◆ YOUR INSTRUCTIONS: From the thread below about stuck Kafka rebalancing, write out the stretch from "thanks for the" through "of that ticket." word for word.

◆ EXTRACT TO READ:
********
Re: Rebalancing stuck, never finishes

2021-02-26 Thread Péter Sinóros-Szabó
Hey Sophie,

thanks for the link, I was checking that ticket, but I was not sure if it
is relevant for our case.
Eventually we "fixed" our problem with reducing the session.timeout.ms (it
was set to a high value for other reasons).

But today, in another service, we faced the same problem when upgrading the
Kafka Client from 2.5.1 to 2.6.1. We are still using 2.4.1 on the brokers.
Do you think the same problem (KAFKA-9752) might cause this problem too?
It's hard to judge just based on the description of that ticket.

Thanks,
Peter


Re: Rebalancing stuck, never finishes

2021-02-25 Thread Sophie Blee-Goldman
Hey Peter,

It does sound like you may have hit
https://issues.apache.org/jira/browse/KAFKA-9752

You will need to upgrade your brokers in order to get the fix, since it's a
broker-side issue

On Tue, Feb 9, 2021 at 2:48 AM Péter Sinóros-Szabó
 wrote:

> Hi,
>
> I have an application running with 6 instances of it on Kubernetes. All 6
> instances (pods) are the same, using the same consumer group id.
********
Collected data
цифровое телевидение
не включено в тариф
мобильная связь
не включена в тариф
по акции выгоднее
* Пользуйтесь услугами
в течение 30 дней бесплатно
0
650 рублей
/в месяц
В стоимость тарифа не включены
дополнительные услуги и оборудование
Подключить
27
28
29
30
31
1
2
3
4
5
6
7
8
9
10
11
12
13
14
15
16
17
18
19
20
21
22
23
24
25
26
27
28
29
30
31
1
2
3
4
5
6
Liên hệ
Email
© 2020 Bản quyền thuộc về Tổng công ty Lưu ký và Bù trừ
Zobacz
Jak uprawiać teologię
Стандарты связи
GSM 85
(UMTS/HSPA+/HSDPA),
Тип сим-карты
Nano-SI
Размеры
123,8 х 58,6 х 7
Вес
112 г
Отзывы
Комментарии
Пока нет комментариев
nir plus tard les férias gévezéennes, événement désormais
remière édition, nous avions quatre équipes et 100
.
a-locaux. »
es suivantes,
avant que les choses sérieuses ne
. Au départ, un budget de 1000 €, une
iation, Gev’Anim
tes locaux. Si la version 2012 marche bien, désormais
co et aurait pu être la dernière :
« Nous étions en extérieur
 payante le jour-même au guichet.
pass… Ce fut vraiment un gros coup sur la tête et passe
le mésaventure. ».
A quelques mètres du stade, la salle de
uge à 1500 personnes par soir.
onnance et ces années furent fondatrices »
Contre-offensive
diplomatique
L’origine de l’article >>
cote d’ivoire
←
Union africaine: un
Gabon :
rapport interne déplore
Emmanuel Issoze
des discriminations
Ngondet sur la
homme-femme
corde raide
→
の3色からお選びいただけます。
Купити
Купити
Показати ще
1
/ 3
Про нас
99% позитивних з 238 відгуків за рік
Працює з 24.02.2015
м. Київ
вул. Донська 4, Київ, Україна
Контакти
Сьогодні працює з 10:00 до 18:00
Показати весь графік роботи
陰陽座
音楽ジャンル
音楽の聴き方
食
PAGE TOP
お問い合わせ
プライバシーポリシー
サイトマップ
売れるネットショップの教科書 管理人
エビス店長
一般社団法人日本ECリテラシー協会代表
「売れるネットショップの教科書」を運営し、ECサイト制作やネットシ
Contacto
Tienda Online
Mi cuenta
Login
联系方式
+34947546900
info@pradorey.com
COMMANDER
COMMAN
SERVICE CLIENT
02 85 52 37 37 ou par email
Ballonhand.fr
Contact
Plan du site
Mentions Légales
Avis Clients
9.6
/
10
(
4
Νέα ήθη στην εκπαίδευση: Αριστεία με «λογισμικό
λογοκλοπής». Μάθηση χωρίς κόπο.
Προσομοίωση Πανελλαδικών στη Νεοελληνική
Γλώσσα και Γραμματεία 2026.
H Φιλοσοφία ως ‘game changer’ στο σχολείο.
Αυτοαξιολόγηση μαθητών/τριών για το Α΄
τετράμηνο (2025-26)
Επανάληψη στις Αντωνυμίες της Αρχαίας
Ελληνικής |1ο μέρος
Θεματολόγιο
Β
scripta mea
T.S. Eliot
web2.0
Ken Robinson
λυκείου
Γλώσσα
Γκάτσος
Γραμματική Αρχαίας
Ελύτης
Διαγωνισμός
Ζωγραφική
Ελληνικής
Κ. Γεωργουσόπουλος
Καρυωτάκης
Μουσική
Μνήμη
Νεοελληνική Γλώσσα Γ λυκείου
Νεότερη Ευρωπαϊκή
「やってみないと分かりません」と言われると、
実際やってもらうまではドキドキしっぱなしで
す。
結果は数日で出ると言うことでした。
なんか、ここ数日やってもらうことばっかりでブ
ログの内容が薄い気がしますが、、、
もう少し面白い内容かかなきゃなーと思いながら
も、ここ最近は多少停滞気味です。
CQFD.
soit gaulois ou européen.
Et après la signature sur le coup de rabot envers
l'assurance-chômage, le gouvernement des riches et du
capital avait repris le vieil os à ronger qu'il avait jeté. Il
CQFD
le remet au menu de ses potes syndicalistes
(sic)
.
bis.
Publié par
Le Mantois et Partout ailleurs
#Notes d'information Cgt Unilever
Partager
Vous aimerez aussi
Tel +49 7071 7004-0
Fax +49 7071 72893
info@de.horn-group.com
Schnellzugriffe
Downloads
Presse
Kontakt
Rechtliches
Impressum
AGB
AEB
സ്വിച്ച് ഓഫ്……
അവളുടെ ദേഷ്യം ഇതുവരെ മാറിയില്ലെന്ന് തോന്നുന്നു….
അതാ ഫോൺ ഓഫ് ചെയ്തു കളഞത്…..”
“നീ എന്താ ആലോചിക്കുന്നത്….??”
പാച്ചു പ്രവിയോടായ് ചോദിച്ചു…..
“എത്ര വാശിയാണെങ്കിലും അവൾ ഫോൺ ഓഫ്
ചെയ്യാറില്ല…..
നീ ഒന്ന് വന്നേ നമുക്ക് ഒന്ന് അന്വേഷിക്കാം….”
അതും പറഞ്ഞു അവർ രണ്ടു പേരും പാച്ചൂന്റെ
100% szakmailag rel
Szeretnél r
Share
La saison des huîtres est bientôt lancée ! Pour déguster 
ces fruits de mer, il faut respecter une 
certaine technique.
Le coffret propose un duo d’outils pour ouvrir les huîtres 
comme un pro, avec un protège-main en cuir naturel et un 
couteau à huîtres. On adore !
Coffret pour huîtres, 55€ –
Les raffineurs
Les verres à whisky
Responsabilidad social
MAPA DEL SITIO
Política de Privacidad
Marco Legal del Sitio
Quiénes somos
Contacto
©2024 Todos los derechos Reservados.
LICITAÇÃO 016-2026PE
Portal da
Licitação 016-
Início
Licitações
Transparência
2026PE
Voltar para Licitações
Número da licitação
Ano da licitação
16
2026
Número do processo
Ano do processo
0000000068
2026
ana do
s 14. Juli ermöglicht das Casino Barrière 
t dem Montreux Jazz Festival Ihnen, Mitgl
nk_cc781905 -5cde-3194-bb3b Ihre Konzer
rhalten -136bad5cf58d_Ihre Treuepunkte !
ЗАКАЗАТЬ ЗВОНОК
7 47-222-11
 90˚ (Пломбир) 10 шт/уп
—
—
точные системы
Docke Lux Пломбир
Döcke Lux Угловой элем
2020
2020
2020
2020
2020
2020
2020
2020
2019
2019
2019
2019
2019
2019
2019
********
◆ FINISHED TASK:
thanks for the link, I was checking that ticket, but I was not sure if it
is relevant for our case.
Eventually we "fixed" our problem with reducing the session.timeout.ms (it
was set to a high value for other reasons).

But today, in another service, we faced the same problem when upgrading the
Kafka Client from 2.5.1 to 2.6.1. We are still using 2.4.1 on the brokers.
Do you think the same problem (KAFKA-9752) might cause this problem too?
It's hard to judge just based on the description of that ticket.